Что, собственно говоря, представляет собой «Жан-Кристоф»? Роман? Эта книга, широкая, как мир, orbis pictus67 нашего поколения, не поддается определению одним всеобъемлющим словом. Роллан однажды сказал: «Произведение, которое можно всецело охватить одним определением, — мертвое произведение», и как правилен этот отказ от попытки заключить в слово из пяти букв это брызжущее жизнью произведение. «Жан-Кристоф» — попытка дать нечто целое, это книга универсальная, энциклопедическая, а не только повествовательная, это книга, в которой все проблемы стремятся к центральной проблеме — к целостности, к всеобщности. Она проливает свет в душу и открывает просвет в эпоху, она — отображение целого поколения и вместе с тем воображаемая биография отдельного лица. «Поперечный разрез нашего общества», как назвал ее Граутофф, и религиозная исповедь одиночки, это критика (но продуктивная) действительности и творческий анализ неведомого, симфония в словах и фреска современных идей. Это ода одиночеству и Eroica68 великой европейской солидарности, — всякое определение охватывает только часть и ни одно не характеризует целое. Моральный, нравственный акт не поддается литературному определению, и творческие силы Роллана непосредственно проникают во внутренний мир человека: его идеализм — это сила, укрепляющая веру, основная нота жизненности. Его «Жан-Кристоф» попытка справедливого желания — познать жизнь. И попытка веры: полюбить жизнь. И то и другое заключается в его моральном требовании (единственном, которое он когда-либо предъявил свободному человеку): «Познать жизнь и все же ее любить».
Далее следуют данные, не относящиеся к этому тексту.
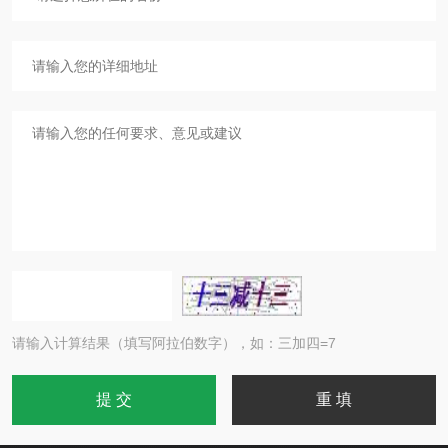
请输入计算结果（填写阿拉伯数字），如：三加四=7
Чем хочет быть эта книга, говорит сам ее герой, взирая на отчужденность раздробленного на тысячу частей искусства своей эпохи: «У Европы сегод яшнего дня нет ни объединяющей книги, ни стихотворения, ни молитвы, ни подвига веры, который принадлежал бы всем. Это позор, который должен бы угнетать всех художников нашей эпохи. Нет никого, кто бы писал для всех, никого, кто бы подумал обо всех». Этот позор Роллан хотел смыть, он хотел писать для всех, не только для своего отечества, но и для всех наций, не только для художников и литераторов, но и для всех тех, кто хочет знать о жизни и об эпохе, он хотел подарить изображение жизни в рамке нашей современности. Жан-Кристоф сам высказывает все желания своего творца: «Покажи обыденному человеку будничную жизнь: она глубже моря и шире его. Ничтожнейший из нас несет в себе беспредельность... Изобрази простую жизнь одного из этих простых людей... изобрази ее просто, как она протекает. Не заботься о слове, о художественных опытах, в которых истощается сила современного поэта. Ты говоришь со всеми, говори на их языке... Отдайся всецело тому, что ты творишь, думай, о чем ты думаешь, чувствуй, что ты чувствуешь. Пусть ритм твоего сердца определяет твои слова: стиль есть душа».
Книгой жизни, а не искусства должен быть «Жан-Кристоф», и он стал такой книгой, охватывающей человека как целое, ибо «Tart est la vie domptle», «искусство — это укрощенная жизнь». В центре ее не стоит, как в большинстве произведений эпохи, ни эротическая проблема, ни какая-либо другая. Роллан старается коснуться существеннейших проблем изнутри, «из спектра отдельной личности», как говорит Граутофф. Концентрация на внутреннем мире отдельного человека. Как он воспринимает жизнь или, вернее, как он учится ее воспринимать — вот основной мотив романа. Его можно таким образом назвать воспитательным в духе «Вильгельма Мейстера». Воспитательный роман стремится показать, как человек в годы странствий и учения изучает чужую жизнь и тем преодолевает собственную, как с помощью приобретенного опыта он превращает заученные, часто ошибочные понятия о вещах в убеждения, обращает мир внешнего бытия во внутреннее переживание. Как он из любопытствующего превращается в знающего, из страстного в справедливого.
Но этот воспитательный роман вместе с тем и роман исторический, «Comldie humaine» в духе Бальзака, «Histoire contemporaine» в духе Анатоля Франса, и, как эти последние, отчасти и политический. Но Роллан со своей всеобъемлющей манерой изображает не только прагматическую историю своего поколения, но и историю культуры своей эпохи, другими словами, все излучения единого духа эпохи во всех формах, — в поэзии и в социализме, в музыке и в искусстве, в женском вопросе и в национальной проблеме. Как цельный человек, его Кристоф охватывает все человеческое в духовном космосе: он не уклоняется ни от одного вопроса, борется со всеми препятствиями; он живет универсально, вне границ наций, профессий и вероисповеданий, и благодаря этому обнимает весь горизонт своего мира.